- 17 June 2016
Arctic sea-ice extent is unlikely to see a new record this summer, claim polar experts at Reading University, UK.
The floes have experienced much reduced winter coverage and go into the warmest months tracking below the all time satellite minimum year of 2012.
But the Reading team says current ice extent is actually a poor guide to the scale of the eventual September low point.
A better correlation is with the fraction of the floes in May topped with melt ponds – and that metric suggests 2016 will not be a record year.
Ponding water accelerates melting by changing the reflectivity, or albedo, of white ice. The darker liquid absorbs more energy from the sun, promoting further melting and a larger fraction of standing water… and so on.
However, despite some remarkable conditions during the Arctic winter, this feedback process has not become a dominant factor in the right places and at the right time to really suppress sea ice in the coming weeks, contends Dr David Schroeder from the Nerc Centre for Polar Observation and Modelling (CPOM).
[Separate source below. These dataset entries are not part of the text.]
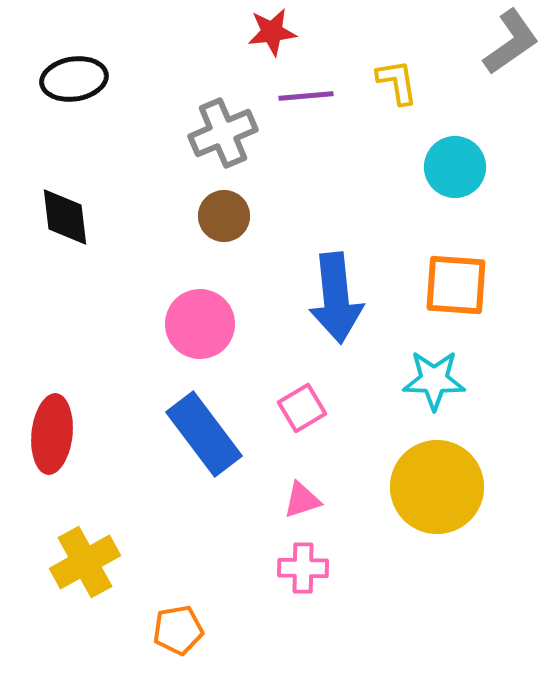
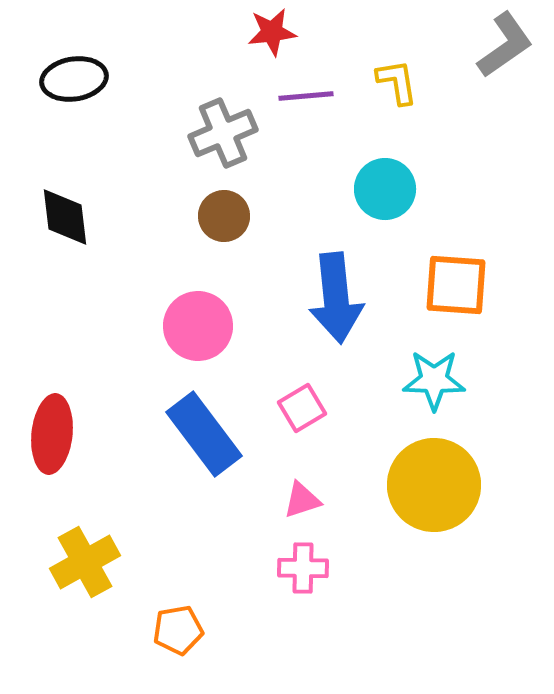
gray L-shape: moved 6 px left, 3 px down
cyan circle: moved 70 px left, 22 px down
pink circle: moved 2 px left, 2 px down
yellow circle: moved 3 px left, 2 px up
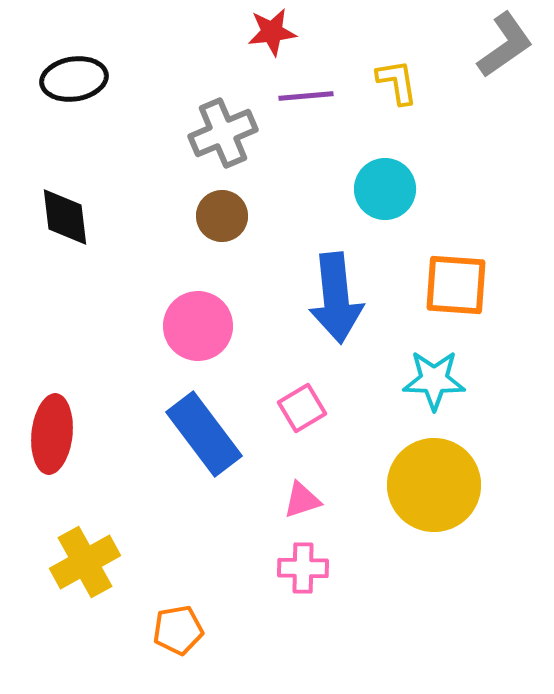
brown circle: moved 2 px left
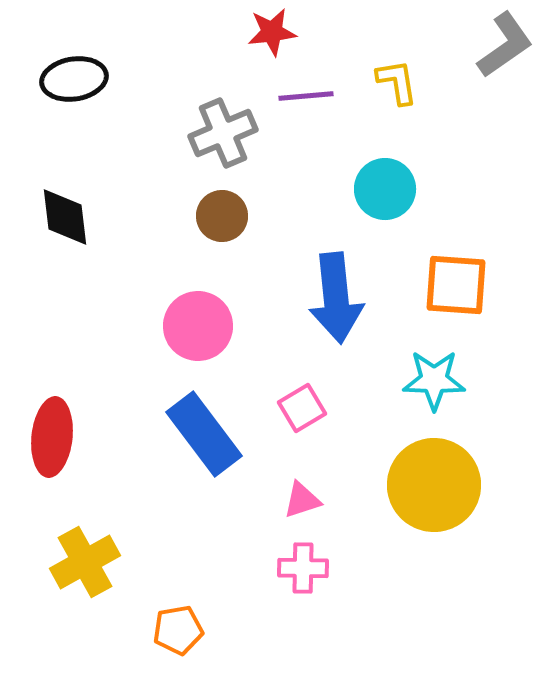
red ellipse: moved 3 px down
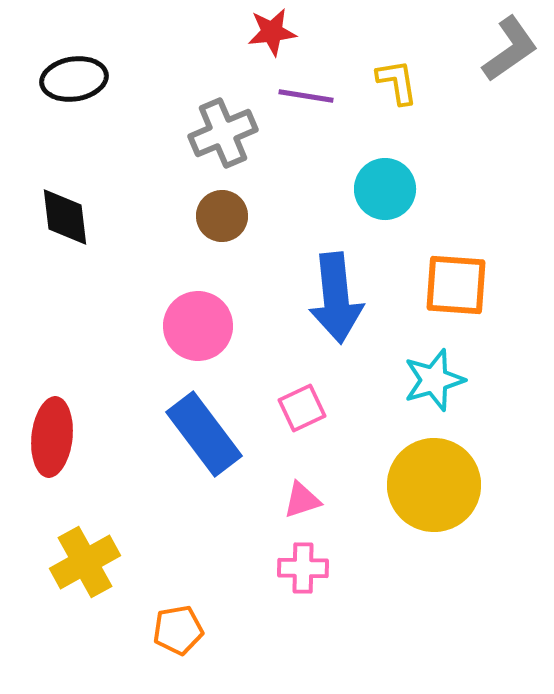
gray L-shape: moved 5 px right, 4 px down
purple line: rotated 14 degrees clockwise
cyan star: rotated 18 degrees counterclockwise
pink square: rotated 6 degrees clockwise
“2016 certainly looks to be an interesting year when you consider how low the extent has been through the winter, together with the strong sea-surface temperature anomalies. But the winter months are not when melt ponds start forming; this happens in the second half of May and the beginning of June. And during this period, although there were still positive anomalies in some locations, in the most important areas for melt pond fraction – such as in the east Siberian sea towards the central Arctic, for example – the temperatures were not very high.”